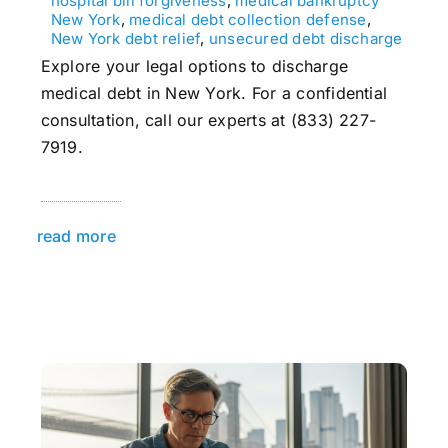
hospital bill forgiveness
,
medical bankruptcy
New York
,
medical debt collection defense
,
New York debt relief
,
unsecured debt discharge
Explore your legal options to discharge
medical debt in New York. For a confidential
consultation, call our experts at (833) 227-
7919.
read more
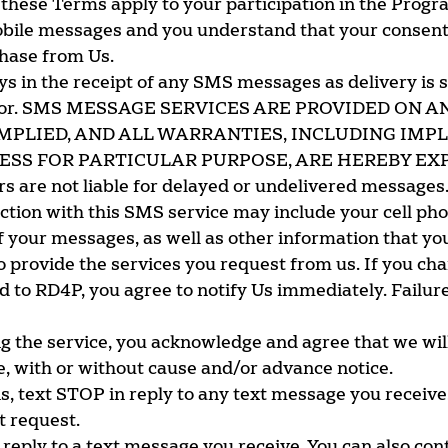
 these Terms apply to your participation in the Progr
bile messages and you understand that your consent 
chase from Us.
ays in the receipt of any SMS messages as delivery is 
erator. SMS MESSAGE SERVICES ARE PROVIDED ON A
MPLIED, AND ALL WARRANTIES, INCLUDING IMP
SS FOR PARTICULAR PURPOSE, ARE HEREBY EXP
rs are not liable for delayed or undelivered messages
ction with this SMS service may include your cell ph
f your messages, as well as other information that yo
 provide the services you request from us. If you chan
o RD4P, you agree to notify Us immediately. Failure 
g the service, you acknowledge and agree that we wil
e, with or without cause and/or advance notice.
, text STOP in reply to any text message you receive
t request.
 reply to a text message you receive. You can also con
•••
> _ACTIVITY_: All of the material should be reproduced exactly, apart from the pictures.

> _RESPONSE_:
hospital bill forgiveness
,
medical bankruptcy
New York
,
medical debt collection defense
,
New York debt relief
,
unsecured debt discharge
Explore your legal options to discharge
medical debt in New York. For a confidential
consultation, call our experts at (833) 227-
7919.
read more
 these Terms apply to your participation in the Progr
bile messages and you understand that your consent 
chase from Us.
ays in the receipt of any SMS messages as delivery is 
erator. SMS MESSAGE SERVICES ARE PROVIDED ON A
MPLIED, AND ALL WARRANTIES, INCLUDING IMP
SS FOR PARTICULAR PURPOSE, ARE HEREBY EXP
rs are not liable for delayed or undelivered messages
ction with this SMS service may include your cell ph
f your messages, as well as other information that yo
 provide the services you request from us. If you chan
o RD4P, you agree to notify Us immediately. Failure 
g the service, you acknowledge and agree that we wil
e, with or without cause and/or advance notice.
, text STOP in reply to any text message you receive
t request.
 reply to a text message you receive. You can also con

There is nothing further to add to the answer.